PLANS for the development of outdoor seating on Ennis’ main thoroughfare by one of the county’s best-known hotels have been given the go-ahead by An Bord Pleanála.


Duesbury Limited had originally been granted planning permission by Ennis Town Council to convert an on-street parking space to facilitate outdoor seating on O’Connell Street outside the Old Ground Hotel. Permission had also been granted for the provision of fascia signage and surround to the existing central doorway and the incorporation of the existing Poet’s Corner porch within the main bar area.

The granting of permission was appealed by local businessman Oliver Moylan of the Ennis Cash Co Company.

Among the points made in his appeal, Mr Moylan stated that the loss of “valuable” on-street parking was not justified with surveys indicating a lack of parking is deterring shoppers. Mr Moylan stated the development could result in a yearly loss of €1 million of sales in the town due to loss of car parking.

He argued the proposal would be prejudicial to public safety and that developments had been refused in this area due to concerns about interference with the protected streetscape. He stated that the planning authority had previously refused a private/commercial incursion on private property, when in 1960, Woolworths had looked for 2ft of the O’Connell monument area. “It is not for the public authority to grant public space for this private enterprise,” he stated.

Responding to the appeal, the planning authority in a letter-headed Clare County Council denied the authority is ceding the public roadway to a private entrepreneur. The monetary business value attributed to the single car-parking space by Mr Moylan’s appeal was also denied. The planning authority disagreed that the granting of permission shows no great advantage in keeping the business of Ennis alive.

Following an inspection of the site, An Bord Pleanála decided on a split planning decision.
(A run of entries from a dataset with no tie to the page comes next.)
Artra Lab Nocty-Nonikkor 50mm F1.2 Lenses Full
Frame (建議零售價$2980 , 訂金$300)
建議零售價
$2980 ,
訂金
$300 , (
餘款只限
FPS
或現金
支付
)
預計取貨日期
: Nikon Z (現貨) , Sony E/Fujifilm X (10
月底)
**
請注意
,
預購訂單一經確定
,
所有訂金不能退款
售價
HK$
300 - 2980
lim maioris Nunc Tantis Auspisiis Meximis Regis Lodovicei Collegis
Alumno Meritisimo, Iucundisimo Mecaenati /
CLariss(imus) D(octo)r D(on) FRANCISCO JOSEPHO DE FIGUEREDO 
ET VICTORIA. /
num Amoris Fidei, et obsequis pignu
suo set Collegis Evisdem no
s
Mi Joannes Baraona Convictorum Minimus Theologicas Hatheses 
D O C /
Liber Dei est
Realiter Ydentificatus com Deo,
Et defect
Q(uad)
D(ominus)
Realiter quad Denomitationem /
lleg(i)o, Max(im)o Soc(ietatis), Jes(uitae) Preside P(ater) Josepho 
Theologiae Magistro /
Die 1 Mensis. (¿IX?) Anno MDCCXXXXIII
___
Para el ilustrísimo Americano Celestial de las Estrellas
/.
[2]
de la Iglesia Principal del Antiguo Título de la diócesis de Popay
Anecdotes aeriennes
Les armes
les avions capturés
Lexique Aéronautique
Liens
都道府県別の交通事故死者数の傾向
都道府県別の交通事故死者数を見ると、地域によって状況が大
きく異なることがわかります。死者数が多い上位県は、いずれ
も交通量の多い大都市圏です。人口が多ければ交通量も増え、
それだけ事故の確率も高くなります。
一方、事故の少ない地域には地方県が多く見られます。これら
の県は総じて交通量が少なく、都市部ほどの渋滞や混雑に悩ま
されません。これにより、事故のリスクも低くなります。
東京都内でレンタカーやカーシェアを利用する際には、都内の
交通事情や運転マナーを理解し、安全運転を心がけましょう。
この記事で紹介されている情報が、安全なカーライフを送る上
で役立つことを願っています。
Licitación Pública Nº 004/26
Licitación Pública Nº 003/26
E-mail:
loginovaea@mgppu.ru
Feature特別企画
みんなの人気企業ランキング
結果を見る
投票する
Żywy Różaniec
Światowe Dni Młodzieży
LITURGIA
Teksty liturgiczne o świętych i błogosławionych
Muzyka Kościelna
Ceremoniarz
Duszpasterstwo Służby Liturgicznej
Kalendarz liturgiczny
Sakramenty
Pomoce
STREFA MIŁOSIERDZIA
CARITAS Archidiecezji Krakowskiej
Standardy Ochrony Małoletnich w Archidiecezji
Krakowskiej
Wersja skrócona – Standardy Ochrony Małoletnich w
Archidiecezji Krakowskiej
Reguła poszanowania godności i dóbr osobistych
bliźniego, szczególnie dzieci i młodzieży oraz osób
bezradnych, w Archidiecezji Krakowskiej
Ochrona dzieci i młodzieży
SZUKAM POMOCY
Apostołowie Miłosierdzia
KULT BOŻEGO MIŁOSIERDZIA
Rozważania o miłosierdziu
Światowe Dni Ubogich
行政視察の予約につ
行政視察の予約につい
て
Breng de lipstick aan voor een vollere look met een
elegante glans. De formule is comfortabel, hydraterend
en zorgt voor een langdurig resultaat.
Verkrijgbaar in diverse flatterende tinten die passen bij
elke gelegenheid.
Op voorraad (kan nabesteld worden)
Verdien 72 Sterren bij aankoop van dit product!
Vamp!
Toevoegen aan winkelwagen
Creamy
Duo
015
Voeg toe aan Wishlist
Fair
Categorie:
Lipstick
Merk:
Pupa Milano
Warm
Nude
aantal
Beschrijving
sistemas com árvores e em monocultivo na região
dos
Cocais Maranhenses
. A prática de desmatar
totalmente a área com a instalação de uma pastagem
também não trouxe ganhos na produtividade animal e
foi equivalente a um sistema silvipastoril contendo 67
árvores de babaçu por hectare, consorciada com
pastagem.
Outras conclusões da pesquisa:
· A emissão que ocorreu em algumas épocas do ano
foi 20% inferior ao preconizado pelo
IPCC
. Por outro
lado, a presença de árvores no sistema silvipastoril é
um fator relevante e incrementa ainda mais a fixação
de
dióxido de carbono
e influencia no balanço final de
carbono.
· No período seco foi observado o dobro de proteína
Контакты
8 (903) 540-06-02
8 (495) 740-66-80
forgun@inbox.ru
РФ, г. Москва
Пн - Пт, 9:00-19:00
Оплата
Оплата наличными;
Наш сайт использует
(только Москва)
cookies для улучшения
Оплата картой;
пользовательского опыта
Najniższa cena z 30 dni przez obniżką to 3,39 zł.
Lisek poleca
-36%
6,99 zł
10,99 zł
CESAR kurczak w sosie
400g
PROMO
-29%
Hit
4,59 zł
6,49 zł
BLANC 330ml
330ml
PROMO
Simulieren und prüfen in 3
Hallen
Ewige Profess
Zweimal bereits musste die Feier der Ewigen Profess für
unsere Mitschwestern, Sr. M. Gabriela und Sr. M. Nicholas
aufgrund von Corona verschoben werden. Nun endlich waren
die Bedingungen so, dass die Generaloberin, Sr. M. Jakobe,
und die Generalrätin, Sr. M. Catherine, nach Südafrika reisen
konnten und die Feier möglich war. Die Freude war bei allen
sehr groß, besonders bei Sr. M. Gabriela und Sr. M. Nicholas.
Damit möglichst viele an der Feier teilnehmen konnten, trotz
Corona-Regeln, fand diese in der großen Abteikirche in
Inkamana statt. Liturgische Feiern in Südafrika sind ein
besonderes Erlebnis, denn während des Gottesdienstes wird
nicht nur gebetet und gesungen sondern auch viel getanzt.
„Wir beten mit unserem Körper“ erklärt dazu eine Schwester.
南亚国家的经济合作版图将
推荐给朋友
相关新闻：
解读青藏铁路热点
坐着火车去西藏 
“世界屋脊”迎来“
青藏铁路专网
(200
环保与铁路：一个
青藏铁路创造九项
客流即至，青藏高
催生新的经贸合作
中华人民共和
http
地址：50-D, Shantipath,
The granting of permission for the conversion of the parking space for outdoor seating as well as the incorporation of the Poet’s Corner porch with the main bar was upheld, subject to conditions. However, the provision of fascia signage and surround to the existing central doorway was refused.

In making its decision, the board had regard to the zoning provisions of the current development plan in the area; the location of the site within an Architectural Conservation Area and the pattern of development in the area.
The board stated in relation to the permission granted for the outdoor seating area and incorporation of Poet’s Corner, that subject to conditions, “This element of the proposed development would not seriously injure the amenities of the area or of the property in the vicinity, would not adversely affect the architectural heritage or the area, would be acceptable in terms of traffic safety and convenience and would be in accordance with the proper planning and sustainable development of the area.”

Conditions include that there be no retractable canopies attached to the facade of the building save with a prior grant of planning permission; that the proposed new paving match the existing footpath and that the developer pay a financial contribution to the palnning authority in respect of public infrastructure and facilities in accordance with the Development Contribution Scheme.

Outlining the board’s reasons for refusing the provision of fascia signage and surround to the existing doorway, it was stated, “Having regard to the location of the proposed signage on a protected structure within an Architectural Conservation Area as designaged in the current development plan for the area, it is considered that it would have a detrimental impact on the architectural character of this important streetscape, which would seriously injure the amenities of property in the vicinity and would therefore be contrary to the proper planning and sustainable development of the area.”